Betts had also helped her to wash her hair, then exclaimed that it was three shades lighter than it had been before the determined scrubbing that brought tears to Caroline’s eyes. Now, hanging halfway down her back, each strand free of tangles, Caroline’s hair was only faintly damp, for Betts had brushed it dry as the two of them sat on the hearthrug, warmed by the fire.
Now, lying back against the pillows as she sat cross-legged in the middle of the large tester bed, Caroline placed a hand on her stomach, enjoying the unfamiliar feeling of fullness that lingered a full two hours after her meal, which had been served on a silver platter—nothing like the wooden trencher she had used at Woodwere or the chipped bowl that was dipped into the common gruel pot at the orphanage. She was so full, in fact, that she didn’t believe she could eat above two of the half-dozen soft, crusty rolls she had stuffed into her bodice while Betts’s back was turned and later hidden behind one of the cushions on the chair in the corner.

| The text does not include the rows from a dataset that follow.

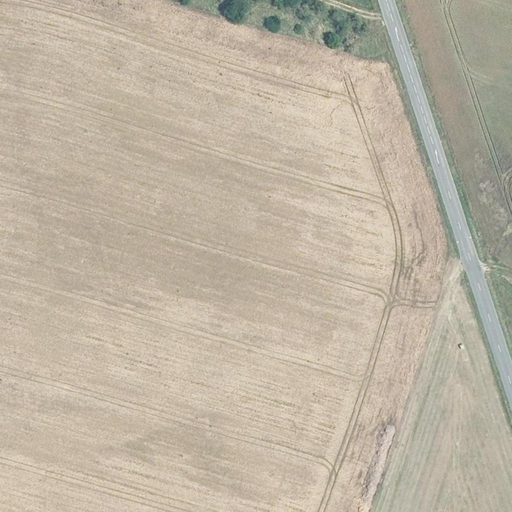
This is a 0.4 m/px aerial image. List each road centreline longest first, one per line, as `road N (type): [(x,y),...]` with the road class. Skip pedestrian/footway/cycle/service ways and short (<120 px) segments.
road 1 (secondary): [(511,387),(386,0)]
road 2 (track): [(375,511),(460,262),(470,259)]
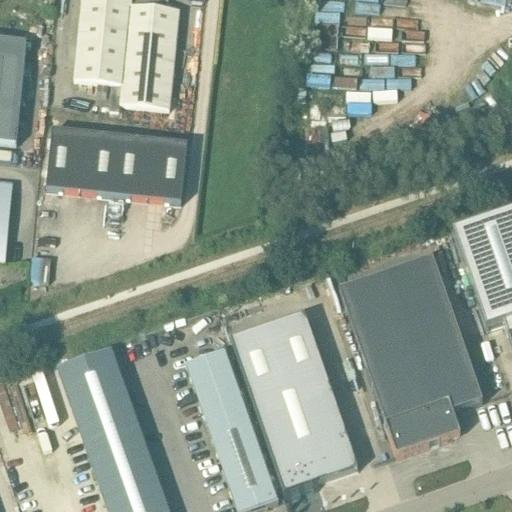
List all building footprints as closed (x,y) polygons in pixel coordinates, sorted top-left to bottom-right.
[(122,111),(170,115),(179,16),(167,15),(168,0),(82,0),(74,86),(124,91),(122,111)] [(0,148),(15,150),(26,47),(0,44),(0,148)] [(85,139),(51,135),(44,195),(78,198),(85,139)] [(112,202),(118,143),(85,139),(78,198),(112,202)] [(152,146),(118,143),(112,202),(146,206),(152,146)] [(186,150),(152,146),(146,206),(180,210),(186,150)] [(0,264),(4,265),(11,192),(0,190),(0,264)] [(511,348),(511,216),(453,237),(486,334),(505,327),(511,348)] [(432,264),(339,296),(397,462),(453,443),(453,441),(448,443),(445,435),(457,431),(452,417),(482,407),(432,264)] [(304,319),(231,345),(284,500),(358,474),(304,319)] [(57,373),(106,511),(166,511),(110,355),(57,373)] [(264,511),(278,507),(278,506),(277,506),(224,355),(186,369),(236,511),(264,511)]
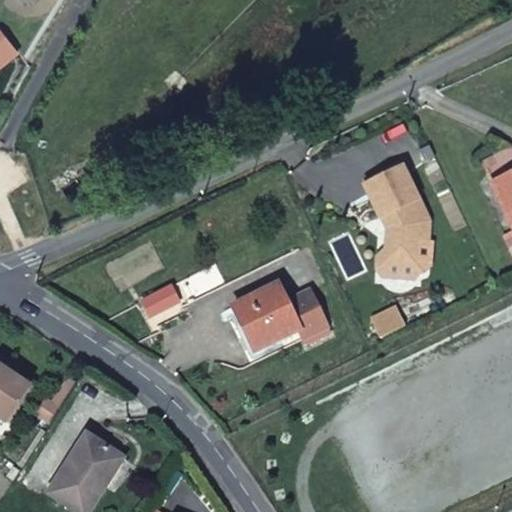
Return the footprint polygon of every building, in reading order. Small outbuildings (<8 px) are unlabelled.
[(429,223),(402,168),(364,186),(379,219),(383,217),(389,230),(387,230),(385,260),(385,262),(415,264),(416,242),(425,242),(428,243),(429,223)] [(511,174),(492,185),(511,226),(511,174)] [(511,254),(511,231),(503,236),(511,254)] [(385,262),(385,260),(377,259),(376,270),(423,273),(425,242),(416,242),(415,264),(385,262)] [(498,279),(511,272),(511,268),(508,259),(492,266),(498,279)] [(328,327),(310,292),(287,303),(278,285),(233,307),(255,352),(299,331),(303,339),(328,327)] [(171,288),(142,302),(150,318),(179,304),(171,288)] [(27,386),(0,368),(0,417),(5,421),(27,386)] [(68,376),(52,401),(59,405),(75,381),(68,376)] [(59,405),(52,401),(47,398),(37,413),(42,416),(49,420),(59,405)] [(116,454),(87,434),(47,493),(76,511),(87,511),(104,486),(98,482),(116,454)]
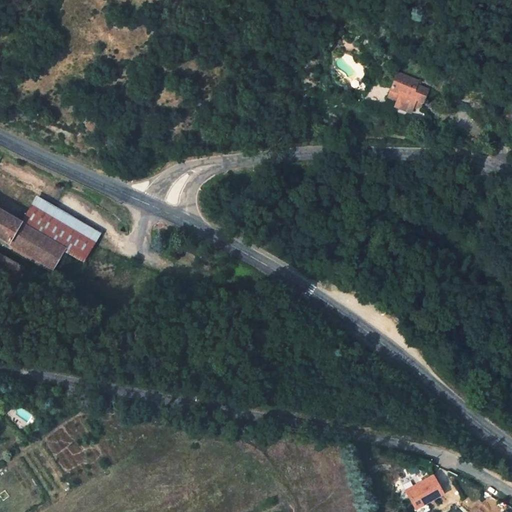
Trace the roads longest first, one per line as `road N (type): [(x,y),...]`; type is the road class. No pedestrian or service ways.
road 1 (unclassified): [(0,366),(395,442),(511,491)]
road 2 (tertiary): [(186,221),(306,289),(511,450)]
road 3 (tertiary): [(511,173),(438,149),(331,147),(227,159)]
road 4 (tertiary): [(0,130),(144,202)]
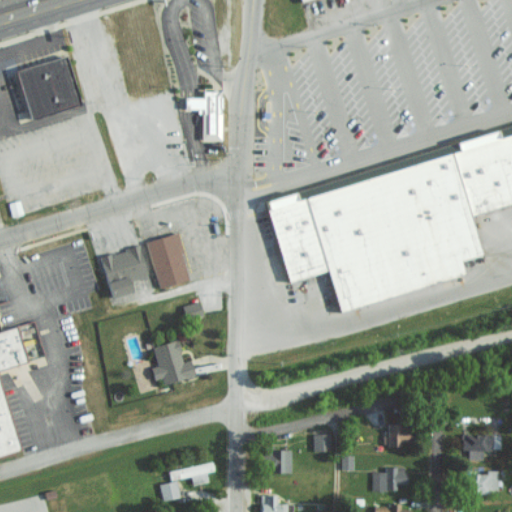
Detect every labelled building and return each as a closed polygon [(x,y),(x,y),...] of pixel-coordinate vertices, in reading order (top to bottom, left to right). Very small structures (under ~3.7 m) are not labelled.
[(13,69),(27,118),(77,104),(63,54),(13,69)] [(200,139),(219,139),(219,87),(201,87),(201,96),(183,96),(183,108),(200,108),(200,139)] [(257,197),(511,120),(511,196),(466,210),(479,253),(458,260),(462,272),(335,310),(324,271),(283,284),(257,197)] [(10,215),(21,213),(18,200),(7,202),(10,215)] [(157,287),(188,279),(175,231),(144,240),(157,287)] [(145,276),(137,245),(99,255),(109,296),(131,291),(129,280),(145,276)] [(181,305),(186,320),(202,314),(197,299),(181,305)] [(0,453),(15,450),(0,392),(0,367),(41,357),(31,321),(0,329),(0,453)] [(150,346),(155,365),(148,367),(152,379),(159,377),(161,384),(192,375),(188,359),(181,360),(175,339),(150,346)] [(408,445),(408,423),(386,422),(385,434),(381,433),(381,445),(408,445)] [(311,450),(329,450),(329,432),(311,433),(311,450)] [(466,459),(480,459),(481,449),(498,449),(498,434),(460,433),(459,449),(466,449),(466,459)] [(289,447),(261,447),(261,471),(289,471),(289,447)] [(339,468),(351,468),(351,454),(339,454),(339,468)] [(212,469),(210,460),(166,470),(168,480),(188,475),(190,484),(206,481),(204,471),(212,469)] [(370,490),(393,489),(393,483),(404,483),(403,466),(382,466),(383,471),(370,471),(370,490)] [(496,492),(495,472),(464,472),(465,492),(496,492)] [(157,483),(160,500),(177,496),(174,480),(157,483)] [(258,511),(285,511),(285,502),(274,503),(274,494),(258,494),(258,511)]
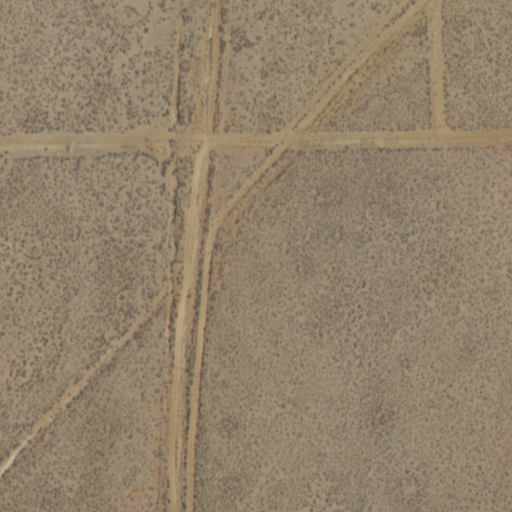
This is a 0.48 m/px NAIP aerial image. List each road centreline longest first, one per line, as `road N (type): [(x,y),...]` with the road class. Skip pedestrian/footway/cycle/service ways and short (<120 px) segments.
road 1 (track): [(423,0),(248,187),(188,280),(174,511)]
road 2 (track): [(0,464),(188,280),(213,0)]
road 3 (track): [(427,0),(426,127),(511,126)]
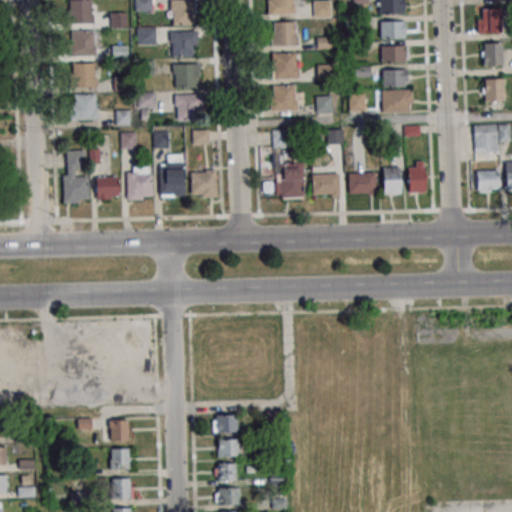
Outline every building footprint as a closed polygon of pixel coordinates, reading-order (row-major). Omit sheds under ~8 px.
[(68,0),(69,23),(92,23),(91,0),(68,0)] [(134,0),(134,10),(152,10),(152,0),(134,0)] [(169,0),(197,0),(197,15),(194,15),(194,25),(172,26),(172,11),(169,11),(169,0)] [(295,14),(294,0),(266,0),(267,14),(295,14)] [(404,0),(376,0),(377,14),(405,14),(404,0)] [(312,1),(312,17),(331,17),(331,1),(312,1)] [(476,9),(476,33),(500,33),(500,9),(476,9)] [(125,26),(125,12),(111,13),(111,26),(125,26)] [(405,20),(379,20),(379,37),(405,37),(405,20)] [(270,21),(270,45),(296,45),(296,21),(270,21)] [(155,44),(155,28),(136,28),(136,44),(155,44)] [(97,30),(70,30),(70,56),(97,56),(97,30)] [(169,32),(196,31),(197,46),(194,46),(194,57),(172,57),(171,43),(169,43),(169,32)] [(502,65),(502,43),(481,43),(481,65),(502,65)] [(405,45),(380,45),(380,61),(405,61),(405,45)] [(272,52),(272,78),(296,78),(296,52),(272,52)] [(152,75),(152,60),(138,60),(138,75),(152,75)] [(73,86),(97,86),(97,62),(73,62),(73,86)] [(172,63),(199,63),(200,78),(197,78),(197,89),(175,89),(174,74),(172,74),(172,63)] [(334,64),(315,64),(315,81),(334,81),(334,64)] [(408,69),(381,69),(381,86),(408,86),(408,69)] [(503,79),(482,79),(482,101),(503,101),(503,79)] [(297,85),(270,85),(270,111),(297,111),(297,85)] [(410,111),(410,90),(381,90),(381,111),(410,111)] [(155,91),(133,91),(133,125),(144,125),(144,109),(155,109),(155,91)] [(97,93),(70,93),(70,120),(97,120),(97,93)] [(364,93),(348,93),(348,111),(364,111),(364,93)] [(174,95),(202,95),(202,110),(199,110),(199,120),(177,121),(177,106),(175,106),(174,95)] [(332,96),(315,96),(315,113),(332,113),(332,96)] [(116,110),(116,125),(129,125),(129,110),(116,110)] [(509,125),(473,125),(473,152),(497,152),(497,140),(509,140),(509,125)] [(208,144),(208,130),(191,130),(191,144),(208,144)] [(290,148),(290,130),(272,130),(272,148),(290,148)] [(152,148),(168,148),(168,131),(152,131),(152,148)] [(120,149),(134,149),(134,132),(120,132),(120,149)] [(64,203),(88,202),(87,150),(63,150),(64,203)] [(158,197),(184,196),(183,156),(158,156),(158,197)] [(276,162),(276,199),(303,199),(303,162),(276,162)] [(424,162),(410,162),(410,193),(424,193),(424,162)] [(152,199),(152,166),(126,166),(125,199),(152,199)] [(383,167),(383,195),(400,195),(400,167),(383,167)] [(217,170),(190,170),(190,197),(217,197),(217,170)] [(498,192),(498,170),(477,170),(477,192),(498,192)] [(348,172),(348,194),(375,194),(375,172),(348,172)] [(338,197),(338,173),(311,173),(311,197),(338,197)] [(119,199),(119,176),(95,176),(95,199),(119,199)] [(296,350),(299,511),(398,511),(395,348),(296,350)] [(212,432),(237,432),(237,415),(212,415),(212,432)] [(128,440),(128,420),(108,420),(108,440),(128,440)] [(217,439),(217,456),(239,456),(239,439),(217,439)] [(129,469),(129,448),(109,448),(109,469),(129,469)] [(235,481),(235,463),(215,463),(215,481),(235,481)] [(111,499),(131,499),(131,478),(111,478),(111,499)] [(239,488),(215,488),(215,505),(239,505),(239,488)]
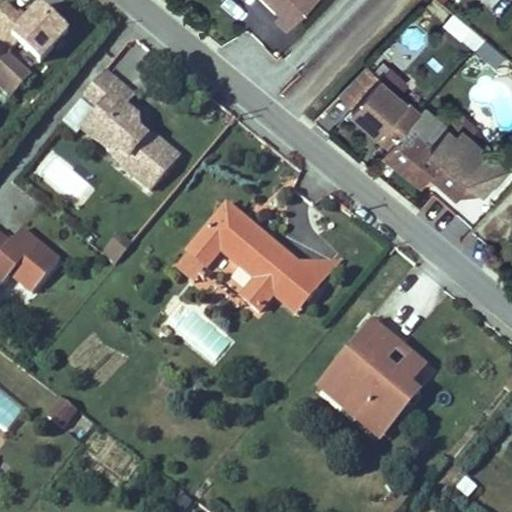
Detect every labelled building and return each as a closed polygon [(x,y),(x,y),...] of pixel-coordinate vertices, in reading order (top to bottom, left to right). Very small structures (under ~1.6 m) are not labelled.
[(317,0),(268,0),(281,12),(277,17),(290,29),(317,0)] [(41,61),(70,30),(43,5),(25,24),(17,17),(19,15),(7,4),(0,11),(0,45),(8,52),(19,41),(41,61)] [(451,12),(441,24),(496,70),(506,58),(451,12)] [(0,85),(12,97),(32,76),(9,54),(0,63),(0,85)] [(365,67),(339,93),(353,107),(350,110),(388,146),(384,151),(406,170),(423,185),(431,175),(458,198),(471,183),(483,194),(505,166),(470,135),(476,129),(461,116),(448,117),(439,111),(433,117),(422,108),(417,113),(365,67)] [(153,188),(181,155),(156,135),(149,135),(142,129),(140,117),(136,113),(126,105),(135,93),(106,70),(84,97),(99,110),(84,129),(126,162),(127,163),(125,165),(125,166),(153,188)] [(304,263),(303,263),(231,200),(184,254),(204,272),(230,242),(267,274),(249,294),(265,308),(278,292),(289,301),(319,295),(325,288),(320,261),(304,263)] [(25,229),(14,241),(0,230),(0,295),(0,296),(15,278),(37,296),(65,262),(25,229)] [(122,259),(134,244),(123,234),(110,249),(122,259)] [(122,259),(110,249),(105,254),(117,264),(122,259)] [(348,259),(320,261),(325,288),(348,259)] [(319,295),(289,301),(304,313),(319,295)] [(377,315),(324,379),(366,413),(379,397),(390,406),(401,393),(410,401),(425,383),(417,377),(430,360),(421,353),(416,348),(403,365),(385,350),(399,333),(377,315)] [(416,348),(399,333),(385,350),(403,365),(416,348)] [(0,392),(0,427),(9,433),(25,406),(0,392)] [(386,430),(410,401),(401,393),(390,406),(379,397),(366,413),(386,430)] [(70,432),(84,414),(66,400),(52,418),(70,432)]
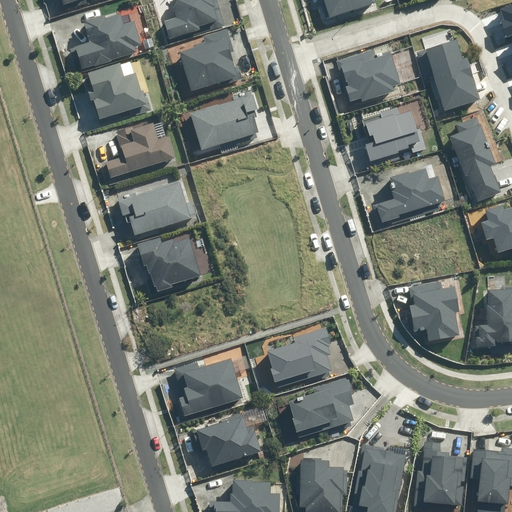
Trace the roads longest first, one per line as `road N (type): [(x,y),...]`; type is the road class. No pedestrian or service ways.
road 1 (residential): [(164,511),(7,0)]
road 2 (residential): [(288,59),(380,350),(400,371),(443,393),(511,396)]
road 3 (residential): [(288,59),(455,13),(481,39),(511,122)]
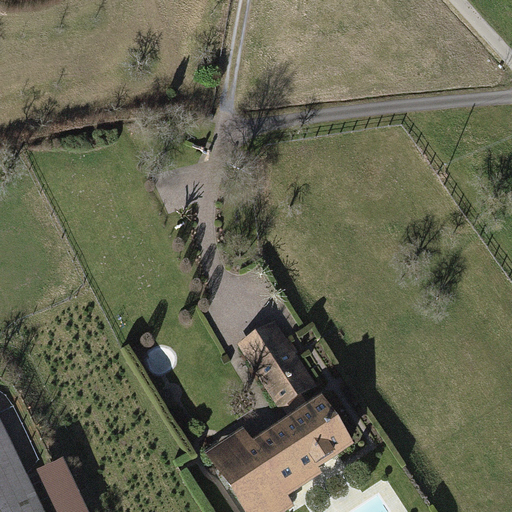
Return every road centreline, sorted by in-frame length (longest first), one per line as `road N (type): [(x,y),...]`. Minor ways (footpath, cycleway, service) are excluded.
road 1 (track): [(511,97),(223,131)]
road 2 (track): [(223,131),(210,248),(242,324)]
road 3 (track): [(245,0),(223,131)]
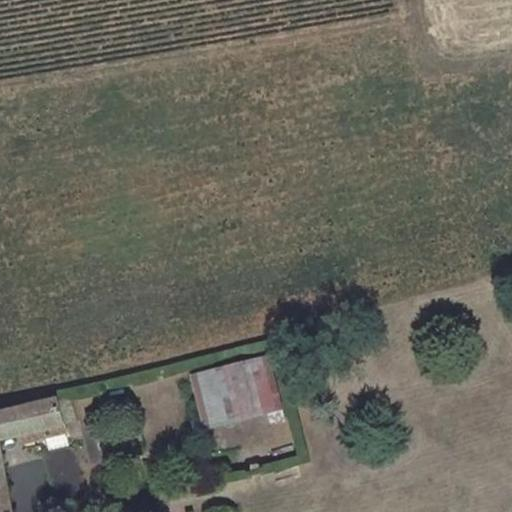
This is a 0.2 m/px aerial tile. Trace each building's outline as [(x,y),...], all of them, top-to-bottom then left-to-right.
[(202,422),(266,407),(269,419),(282,416),(267,356),(191,375),(202,422)] [(0,438),(18,435),(64,425),(73,423),(67,396),(0,410),(0,511),(10,511),(0,461),(0,438)] [(66,435),(64,425),(18,435),(21,445),(66,435)] [(113,448),(134,441),(130,427),(108,434),(113,448)] [(36,457),(47,504),(80,496),(69,449),(36,457)]
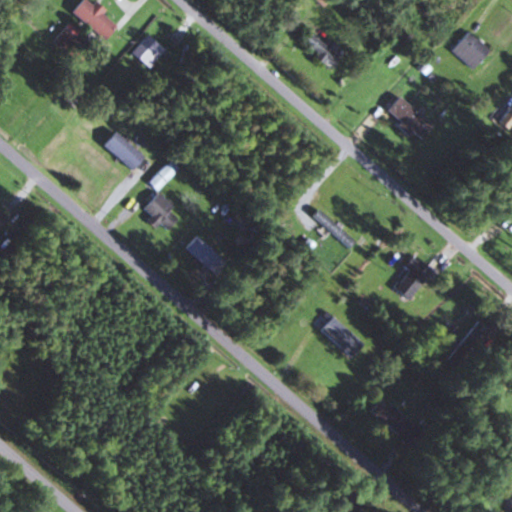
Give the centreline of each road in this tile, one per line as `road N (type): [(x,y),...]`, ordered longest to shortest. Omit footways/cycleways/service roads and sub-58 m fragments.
road 1 (residential): [(421,511),(0,149)]
road 2 (residential): [(511,297),(171,0)]
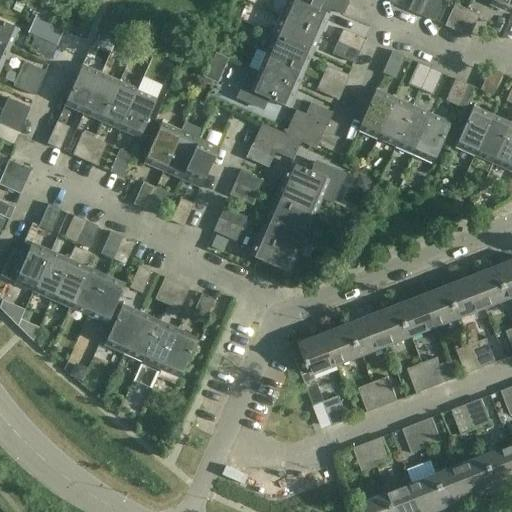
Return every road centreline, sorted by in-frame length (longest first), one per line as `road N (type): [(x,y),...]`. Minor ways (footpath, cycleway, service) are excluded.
road 1 (residential): [(284,313),(274,296),(185,258),(148,227),(46,183),(31,139),(72,46)]
road 2 (residential): [(284,313),(511,226)]
road 3 (residential): [(191,511),(284,313)]
road 4 (residential): [(123,511),(75,487),(0,415)]
road 5 (residential): [(511,61),(390,26)]
road 6 (residential): [(341,136),(390,26)]
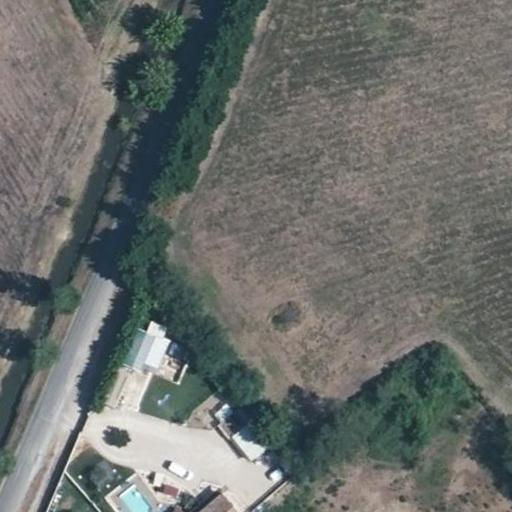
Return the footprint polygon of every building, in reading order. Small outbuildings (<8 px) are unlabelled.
[(165,339),(138,328),(107,397),(135,409),(165,339)] [(230,404),(215,410),(225,436),(240,430),(230,404)] [(260,417),(231,432),(247,461),(275,446),(260,417)] [(99,452),(80,464),(97,490),(115,478),(99,452)] [(240,511),(225,494),(203,511),(240,511)]
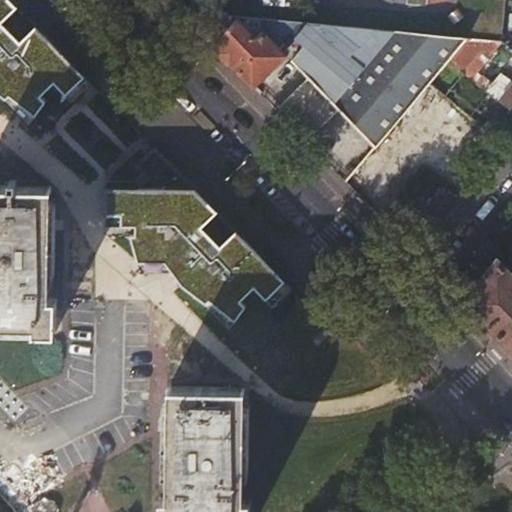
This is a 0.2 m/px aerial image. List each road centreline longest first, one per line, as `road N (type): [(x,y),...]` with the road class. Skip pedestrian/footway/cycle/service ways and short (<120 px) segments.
road 1 (secondary): [(397,296),(108,0)]
road 2 (residential): [(397,296),(511,160)]
road 3 (secondary): [(511,419),(397,296)]
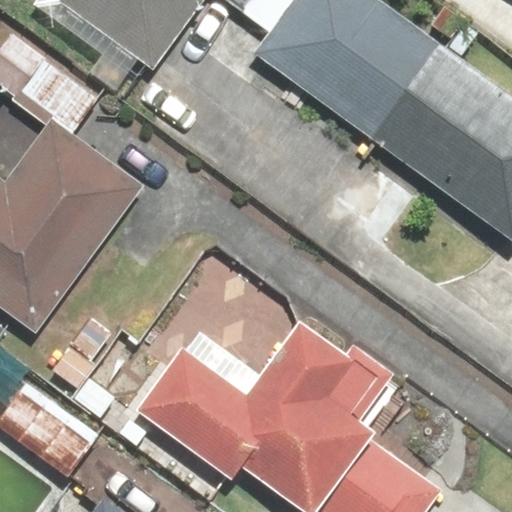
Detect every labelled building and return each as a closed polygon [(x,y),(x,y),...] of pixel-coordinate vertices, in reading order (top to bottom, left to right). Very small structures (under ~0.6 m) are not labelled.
[(215,0),(64,0),(58,9),(151,78),(167,55),(195,76),(230,29),(207,12),(215,0)] [(511,102),(370,0),(297,0),(256,58),(511,243),(511,102)] [(0,92),(45,127),(1,185),(0,183),(0,314),(33,339),(145,191),(70,134),(95,102),(15,41),(0,60),(0,92)] [(252,400),(187,353),(139,419),(231,486),(238,476),(287,511),(431,511),(444,493),(352,427),(383,384),(305,328),(252,400)] [(21,385),(0,413),(0,433),(67,484),(98,443),(21,385)]
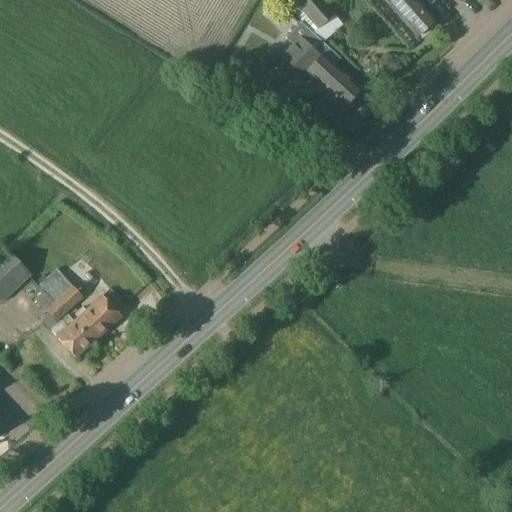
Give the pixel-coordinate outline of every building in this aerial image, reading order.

Betts, before she left, had put forth the hope that “Lady Caroline” would have a restful night, and she had watched proprietarily as a footman slipped a warming pan between the sheets. Once the door closed behind the maid, Caroline had investigated every drawer and cabinet in the room, lifted each exquisitely formed figurine, inspected every small decoratively carved wooden chest and dainty porcelain box, sniffed at the contents of the crystal bottles on the dressing table, then whirled around in a circle in the middle of the room, arms outflung, laughing aloud at her good fortune.
All in all, Caroline decided happily now, looking around the candlelit room, she truly must have died—and this was heaven.
She had just stifled an unexpected yawn and was about to slip her toes beneath the coverlet, reluctantly giving in to sleep, when the door to the hallway opened once more and Miss Twittingdon—dressed in her ridiculous blue and purple plaid woolen wrapper and pink knitted slippers—entered, to stand beaming at Caroline.